Your goal —
Give back an exact copy of the lines in the records below, from the line that has "Питательность, витаминно-минеральный состав, высокая" through the line that has "регулирует многие метаболические", and nothing besides.

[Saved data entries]
************

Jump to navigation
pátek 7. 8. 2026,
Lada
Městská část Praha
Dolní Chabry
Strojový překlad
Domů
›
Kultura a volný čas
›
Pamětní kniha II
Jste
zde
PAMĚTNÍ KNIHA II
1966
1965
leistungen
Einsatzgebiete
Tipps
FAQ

************

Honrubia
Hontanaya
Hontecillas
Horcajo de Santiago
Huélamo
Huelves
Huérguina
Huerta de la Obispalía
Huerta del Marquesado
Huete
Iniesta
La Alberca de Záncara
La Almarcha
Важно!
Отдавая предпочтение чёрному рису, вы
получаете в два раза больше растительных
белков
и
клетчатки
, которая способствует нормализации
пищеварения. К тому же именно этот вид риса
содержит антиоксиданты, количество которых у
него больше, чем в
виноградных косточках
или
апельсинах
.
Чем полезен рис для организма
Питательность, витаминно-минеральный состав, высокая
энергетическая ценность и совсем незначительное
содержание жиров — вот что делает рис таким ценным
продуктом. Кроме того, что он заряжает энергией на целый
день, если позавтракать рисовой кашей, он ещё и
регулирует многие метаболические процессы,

************

Reply —
Питательность, витаминно-минеральный состав, высокая
энергетическая ценность и совсем незначительное
содержание жиров — вот что делает рис таким ценным
продуктом. Кроме того, что он заряжает энергией на целый
день, если позавтракать рисовой кашей, он ещё и
регулирует многие метаболические процессы,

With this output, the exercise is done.